Zeke and Luna have a lot of presence but they are smaller in person than what I expected. I think she'll end up weighing more than Loki but should be shorter than him. We'll see, I am excited to see how she matures.


----------



## ~StangChick~ (Jan 1, 2009)

Toooo freakin adorable..Congrats.


----------



## Bree (Feb 20, 2013)

So cute! Great looking parents too!


----------



## jttar (Jan 31, 2013)

Thanks for sharing with us Carriana. Lucy is unbelievably gorgeous. Congrats on your new addition. So cute.

Joe


----------



## Carriana (May 13, 2008)

~StangChick~ said:


> Toooo freakin adorable..Congrats.


Thanks SC!



Bree said:


> So cute! Great looking parents too!


I think so too - it'll be a treat watching her grow up.



jttar said:


> Thanks for sharing with us Carriana. Lucy is unbelievably gorgeous. Congrats on your new addition.

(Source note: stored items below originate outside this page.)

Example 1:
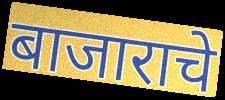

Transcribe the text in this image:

बाजाराचे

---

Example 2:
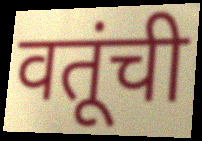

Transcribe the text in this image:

वतूंची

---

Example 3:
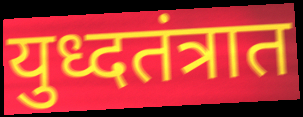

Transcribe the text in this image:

युध्दतंत्रात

So cute.
> 
> Joe


Always so sweet Joe, thanks!


----------



## American_Pit13 (Apr 23, 2007)

Such a cutie! She was my fav out of that litter. Can't wait to meet her in a couple weeks!


----------



## mccoypitbulls (Nov 26, 2009)

Love the markings on her head..cute lil shit.


----------



## Black Rabbit (Nov 14, 2009)

Awww she's so cute. And I'm so jealous you got to go hang out with Angel and the dogs.


----------



## EckoMac (Aug 25, 2010)

She is wicked cute! Congrats on the new addition!
Are you going to show her? Zeke and Luna are gorgeous dogs, so I know she's going to turn out just as amazing.


----------



## Carriana (May 13, 2008)

American_Pit13 said:


> Such a cutie! She was my fav out of that litter. Can't wait to meet her in a couple weeks!

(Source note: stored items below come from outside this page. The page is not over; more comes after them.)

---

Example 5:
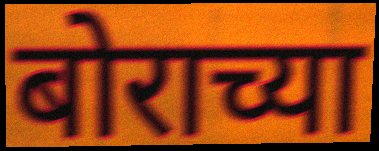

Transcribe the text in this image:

बोराच्या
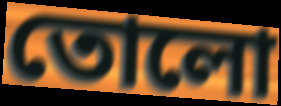
তোলো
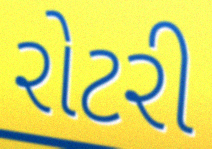
રોટરી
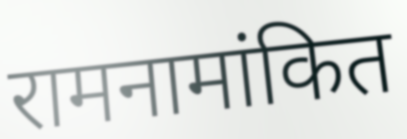
रामनामांकित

Thanks Holly! She's everything we were looking for in a pup right now 



mccoypitbulls said:


> Love the markings on her head..cute lil shit.

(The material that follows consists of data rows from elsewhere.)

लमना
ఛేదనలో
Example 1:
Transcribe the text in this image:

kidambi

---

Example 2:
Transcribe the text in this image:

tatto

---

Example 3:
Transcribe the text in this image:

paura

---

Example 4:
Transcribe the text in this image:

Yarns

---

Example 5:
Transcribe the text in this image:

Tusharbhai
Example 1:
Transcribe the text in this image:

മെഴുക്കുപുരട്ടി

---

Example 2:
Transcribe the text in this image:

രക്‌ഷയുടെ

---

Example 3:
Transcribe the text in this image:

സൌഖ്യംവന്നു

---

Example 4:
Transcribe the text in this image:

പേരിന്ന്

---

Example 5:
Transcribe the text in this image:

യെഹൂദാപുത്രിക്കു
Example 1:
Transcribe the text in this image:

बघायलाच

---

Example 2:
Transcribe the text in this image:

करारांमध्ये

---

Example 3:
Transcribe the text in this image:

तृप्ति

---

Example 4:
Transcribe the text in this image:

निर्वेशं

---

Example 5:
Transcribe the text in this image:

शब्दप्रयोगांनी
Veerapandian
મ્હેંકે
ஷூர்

Thanks! The vet was laughing about her markings - on the top of her head the black/seal (haven't decided which she is just yet) looks like it matches up - like a puzzle And a little shit she is too - it only took about 48 hours for her true bratty puppy-tude to present itself!



kg420 said:


> Awww she's so cute. And I'm so jealous you got to go hang out with Angel and the dogs.


Is was fun meeting Angel, her kids and all the dogs. Didn't get to spend too much time up there though since it was the 4th, I thought it might seem unpatriotic to spend it in Canada.... 



EckoMac said:


> She is wicked cute! Congrats on the new addition!
> Are you going to show her? Zeke and Luna are gorgeous dogs, so I know she's going to turn out just as amazing.


I'd like to show her - the only listed upcoming ABKC show in my area is about 5 hours south next month. I might not get her into the show circuit until next year but I definitely want to!


----------